### EXERCISE PROMPT
Please retype the lines from the very first one through the line containing "giornalisti stranieri provenienti", both included, with no changes.

--- SUPPLIED RECORDS Enclosed Below ---

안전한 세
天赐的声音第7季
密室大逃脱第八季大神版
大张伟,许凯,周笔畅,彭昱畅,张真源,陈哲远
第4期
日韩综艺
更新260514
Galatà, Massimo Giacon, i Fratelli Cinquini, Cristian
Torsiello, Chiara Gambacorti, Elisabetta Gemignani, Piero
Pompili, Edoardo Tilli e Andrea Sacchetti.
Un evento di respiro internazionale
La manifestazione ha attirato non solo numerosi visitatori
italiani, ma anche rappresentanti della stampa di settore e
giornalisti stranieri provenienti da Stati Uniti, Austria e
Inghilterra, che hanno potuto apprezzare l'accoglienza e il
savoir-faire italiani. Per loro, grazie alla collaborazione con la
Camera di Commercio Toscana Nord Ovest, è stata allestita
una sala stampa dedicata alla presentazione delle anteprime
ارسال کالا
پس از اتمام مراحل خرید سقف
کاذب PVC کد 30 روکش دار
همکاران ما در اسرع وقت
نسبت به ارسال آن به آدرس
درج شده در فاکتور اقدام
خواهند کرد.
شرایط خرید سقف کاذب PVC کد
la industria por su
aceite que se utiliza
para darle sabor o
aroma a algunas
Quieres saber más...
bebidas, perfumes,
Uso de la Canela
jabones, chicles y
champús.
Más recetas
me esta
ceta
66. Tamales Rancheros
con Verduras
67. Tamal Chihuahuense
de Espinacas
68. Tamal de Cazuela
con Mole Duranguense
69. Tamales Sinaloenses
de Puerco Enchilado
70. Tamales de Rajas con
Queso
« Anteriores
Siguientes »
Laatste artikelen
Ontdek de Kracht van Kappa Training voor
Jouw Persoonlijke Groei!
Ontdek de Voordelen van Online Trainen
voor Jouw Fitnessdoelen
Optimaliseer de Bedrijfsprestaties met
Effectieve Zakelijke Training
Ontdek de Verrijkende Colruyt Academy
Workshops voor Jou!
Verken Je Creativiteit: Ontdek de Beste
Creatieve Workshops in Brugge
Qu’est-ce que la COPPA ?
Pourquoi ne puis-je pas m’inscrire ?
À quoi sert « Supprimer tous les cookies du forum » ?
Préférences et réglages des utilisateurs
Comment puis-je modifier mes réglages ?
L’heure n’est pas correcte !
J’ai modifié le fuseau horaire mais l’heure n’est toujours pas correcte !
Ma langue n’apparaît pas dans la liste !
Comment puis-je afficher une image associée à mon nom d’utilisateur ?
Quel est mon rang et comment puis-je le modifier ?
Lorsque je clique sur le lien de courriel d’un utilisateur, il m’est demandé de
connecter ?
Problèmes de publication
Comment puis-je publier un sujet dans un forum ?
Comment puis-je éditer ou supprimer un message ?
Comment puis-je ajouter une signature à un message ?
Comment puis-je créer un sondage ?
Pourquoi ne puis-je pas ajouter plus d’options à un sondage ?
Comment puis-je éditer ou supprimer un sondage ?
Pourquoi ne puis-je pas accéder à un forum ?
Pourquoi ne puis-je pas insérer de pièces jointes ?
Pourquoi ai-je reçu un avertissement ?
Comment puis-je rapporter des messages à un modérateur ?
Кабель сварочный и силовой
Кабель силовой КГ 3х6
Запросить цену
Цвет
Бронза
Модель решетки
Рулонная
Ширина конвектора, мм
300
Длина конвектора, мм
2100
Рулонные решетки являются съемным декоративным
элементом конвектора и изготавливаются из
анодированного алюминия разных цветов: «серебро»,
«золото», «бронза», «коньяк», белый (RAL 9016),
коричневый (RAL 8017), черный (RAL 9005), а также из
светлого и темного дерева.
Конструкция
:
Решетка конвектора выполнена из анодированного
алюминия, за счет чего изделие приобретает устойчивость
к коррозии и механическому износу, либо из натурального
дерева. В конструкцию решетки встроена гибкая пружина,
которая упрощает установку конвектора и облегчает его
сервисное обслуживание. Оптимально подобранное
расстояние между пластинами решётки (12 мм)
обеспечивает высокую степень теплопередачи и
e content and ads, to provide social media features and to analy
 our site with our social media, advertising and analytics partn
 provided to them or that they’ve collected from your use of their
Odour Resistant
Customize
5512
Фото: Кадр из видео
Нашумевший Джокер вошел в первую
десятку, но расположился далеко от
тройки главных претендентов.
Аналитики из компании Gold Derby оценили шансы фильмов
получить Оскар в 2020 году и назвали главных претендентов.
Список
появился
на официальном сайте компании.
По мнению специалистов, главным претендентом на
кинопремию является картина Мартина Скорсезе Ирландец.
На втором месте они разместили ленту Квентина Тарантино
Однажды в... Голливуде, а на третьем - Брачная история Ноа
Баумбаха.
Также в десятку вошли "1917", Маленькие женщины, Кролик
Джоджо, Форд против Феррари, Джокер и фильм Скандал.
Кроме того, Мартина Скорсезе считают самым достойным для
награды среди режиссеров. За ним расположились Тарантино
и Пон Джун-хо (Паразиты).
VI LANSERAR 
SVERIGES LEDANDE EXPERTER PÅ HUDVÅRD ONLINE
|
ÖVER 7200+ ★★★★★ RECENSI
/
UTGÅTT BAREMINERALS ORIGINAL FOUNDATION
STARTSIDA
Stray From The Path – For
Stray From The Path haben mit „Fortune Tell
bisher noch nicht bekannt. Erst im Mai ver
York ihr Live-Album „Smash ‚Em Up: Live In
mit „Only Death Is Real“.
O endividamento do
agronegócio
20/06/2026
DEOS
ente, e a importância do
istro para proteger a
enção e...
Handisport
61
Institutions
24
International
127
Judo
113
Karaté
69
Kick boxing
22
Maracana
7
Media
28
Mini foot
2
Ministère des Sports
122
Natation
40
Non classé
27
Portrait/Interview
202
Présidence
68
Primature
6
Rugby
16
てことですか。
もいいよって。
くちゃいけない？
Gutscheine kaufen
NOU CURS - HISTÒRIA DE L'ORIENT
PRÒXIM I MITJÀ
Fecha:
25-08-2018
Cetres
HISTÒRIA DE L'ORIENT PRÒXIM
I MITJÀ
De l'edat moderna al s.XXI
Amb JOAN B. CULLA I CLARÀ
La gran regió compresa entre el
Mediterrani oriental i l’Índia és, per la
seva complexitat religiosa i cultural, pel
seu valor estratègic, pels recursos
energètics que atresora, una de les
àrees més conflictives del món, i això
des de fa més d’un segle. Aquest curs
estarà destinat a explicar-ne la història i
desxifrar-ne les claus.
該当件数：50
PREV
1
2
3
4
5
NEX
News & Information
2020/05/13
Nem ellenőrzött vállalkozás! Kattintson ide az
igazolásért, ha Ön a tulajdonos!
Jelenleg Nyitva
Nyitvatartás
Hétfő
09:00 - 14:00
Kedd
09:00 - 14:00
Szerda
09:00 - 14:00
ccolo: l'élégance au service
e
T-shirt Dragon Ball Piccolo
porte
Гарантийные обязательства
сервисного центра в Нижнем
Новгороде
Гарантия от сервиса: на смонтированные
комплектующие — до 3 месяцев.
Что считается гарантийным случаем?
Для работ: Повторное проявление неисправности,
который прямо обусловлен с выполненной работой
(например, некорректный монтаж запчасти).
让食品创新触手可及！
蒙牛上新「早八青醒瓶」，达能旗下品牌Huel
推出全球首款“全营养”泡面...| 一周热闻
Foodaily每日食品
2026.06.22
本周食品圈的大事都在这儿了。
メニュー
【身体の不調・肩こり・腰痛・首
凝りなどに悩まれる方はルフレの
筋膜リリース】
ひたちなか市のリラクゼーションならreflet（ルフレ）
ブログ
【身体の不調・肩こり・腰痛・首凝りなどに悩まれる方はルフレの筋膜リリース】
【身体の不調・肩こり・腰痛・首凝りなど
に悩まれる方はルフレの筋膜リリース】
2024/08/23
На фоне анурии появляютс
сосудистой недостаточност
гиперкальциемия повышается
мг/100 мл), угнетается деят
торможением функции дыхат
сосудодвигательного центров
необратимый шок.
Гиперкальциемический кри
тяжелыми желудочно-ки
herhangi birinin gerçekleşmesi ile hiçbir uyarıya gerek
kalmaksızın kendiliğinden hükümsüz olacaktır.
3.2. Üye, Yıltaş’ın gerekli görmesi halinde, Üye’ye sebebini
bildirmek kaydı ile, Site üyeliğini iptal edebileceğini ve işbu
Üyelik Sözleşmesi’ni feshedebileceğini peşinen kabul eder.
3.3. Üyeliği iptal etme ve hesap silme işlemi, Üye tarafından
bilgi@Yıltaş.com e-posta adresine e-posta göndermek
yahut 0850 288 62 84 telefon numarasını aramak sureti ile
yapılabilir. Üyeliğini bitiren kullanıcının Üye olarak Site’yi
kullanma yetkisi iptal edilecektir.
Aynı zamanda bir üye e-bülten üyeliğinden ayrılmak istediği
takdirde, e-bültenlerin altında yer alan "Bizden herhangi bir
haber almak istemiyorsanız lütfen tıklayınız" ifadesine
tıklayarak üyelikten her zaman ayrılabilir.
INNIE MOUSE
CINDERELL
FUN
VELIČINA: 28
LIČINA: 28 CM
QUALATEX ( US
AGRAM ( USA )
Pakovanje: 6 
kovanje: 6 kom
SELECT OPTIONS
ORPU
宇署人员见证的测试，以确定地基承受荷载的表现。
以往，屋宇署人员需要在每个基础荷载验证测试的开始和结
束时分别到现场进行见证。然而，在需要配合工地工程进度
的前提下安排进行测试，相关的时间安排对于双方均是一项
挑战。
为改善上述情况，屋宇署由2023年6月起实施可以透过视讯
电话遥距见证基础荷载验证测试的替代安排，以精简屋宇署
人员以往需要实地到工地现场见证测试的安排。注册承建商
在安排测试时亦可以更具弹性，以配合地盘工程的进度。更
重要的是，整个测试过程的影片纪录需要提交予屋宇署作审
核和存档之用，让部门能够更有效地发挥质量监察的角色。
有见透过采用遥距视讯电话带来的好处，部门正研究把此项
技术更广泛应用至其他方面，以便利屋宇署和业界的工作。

--- End of Enclosed SUPPLIED RECORDS ---

### YOUR RESPONSE
안전한 세
天赐的声音第7季
密室大逃脱第八季大神版
大张伟,许凯,周笔畅,彭昱畅,张真源,陈哲远
第4期
日韩综艺
更新260514
Galatà, Massimo Giacon, i Fratelli Cinquini, Cristian
Torsiello, Chiara Gambacorti, Elisabetta Gemignani, Piero
Pompili, Edoardo Tilli e Andrea Sacchetti.
Un evento di respiro internazionale
La manifestazione ha attirato non solo numerosi visitatori
italiani, ma anche rappresentanti della stampa di settore e
giornalisti stranieri provenienti da Stati Uniti, Austria e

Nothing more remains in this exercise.